That the Europa League is seen as United's best route back to the Champions League only emphasises the depths to which Louis van Gaal's reign has plunged.
Against Danish minnows FC Midtjylland United were simply out of their league and Van Gaal looks increasingly out of his depth.
If not for the outstanding man of the match Sergio Romero - a late replacement for David De Gea - this tie would have been over and Midtjylland would have had a 4 or 5-1 lead.
Romero produced three stunning saves but goals from Pione Sisto and substitute Paul Onuachu secured a 2-1 win for the Danish side and a deserved lead going into next Thursday's second leg at Old Trafford.
Memphis Depay's first half strike had handed United an ill-deserved lead but the woes that plague this United side were all too evident once again.
And it speaks volumes of our domestic plight that Europe's secondary competition represents a better chance of returning to the Champions League than a top four finish.
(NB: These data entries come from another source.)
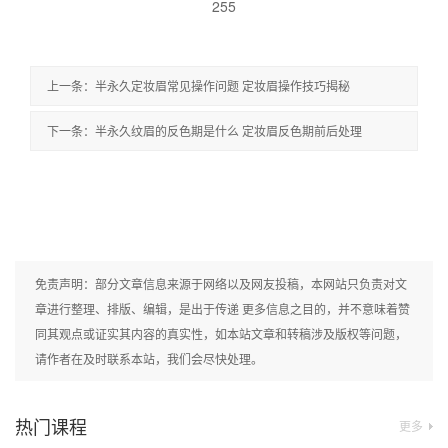
255
上一条：半永久定妆眉常见操作问题 定妆眉操作技巧揭秘
下一条：半永久纹眉的反色期是什么 定妆眉反色期前后处理
免责声明：部分文章信息来源于网络以及网友投稿，本网站只负责对文
章进行整理、排版、编辑，是出于传递 更多信息之目的，并不意味着赞
同其观点或证实其内容的真实性，如本站文章和转稿涉及版权等问题，
请作者在及时联系本站，我们会尽快处理。
热门课程
更多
That assumption now seems deeply flawed.
Even if we do manage to salvage the tie at home next week, we look ill-equipped to cope with even the most modest of opposition.
On this evidence, League One Shrewsbury will fancy their chances in the FA Cup on Monday, a competition that Van Gaal sees as a personal priority.
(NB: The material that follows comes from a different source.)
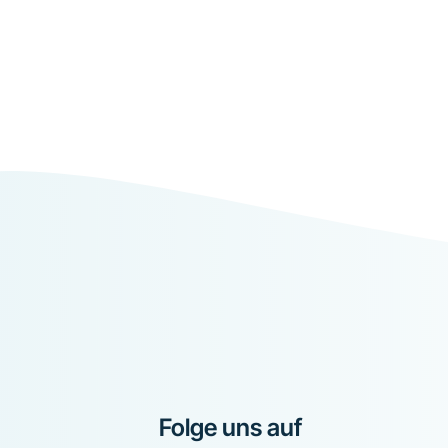
Folge uns auf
The Dutchman can point to a crippling injury list with Wayne Rooney and David De Gea the latest victims but the problems run deeper than that.
As a team, United have lost their ethos, identity, fear factor and way.
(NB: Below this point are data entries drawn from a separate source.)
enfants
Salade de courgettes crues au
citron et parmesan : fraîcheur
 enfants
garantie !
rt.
We are becoming easy pickings, whether it be relegation-threatened Sunderland last week or the minnows of Midtjylland whom have just come back off of a two-month break before the start of Denmark's new season.
That's exactly why, with every passing day, Shrewsbury can harbour genuine hopes of another giant-killing upset on Monday.
The question is: how long will it be before such results are treated as the norm rather than shocks?
Van Gaal has led United to this point, and as much as executive vice-chairman Ed Woodward wants to give the man he appointed time to rescue his tenure, time is surely running out.
Failure to qualify for the Champions League cost David Moyes his job nine months into a six-year contract.
LVG will almost certainly be judged by the same standards - and on a bitterly cold night on a Danish peninsula - times have rarely been bleaker.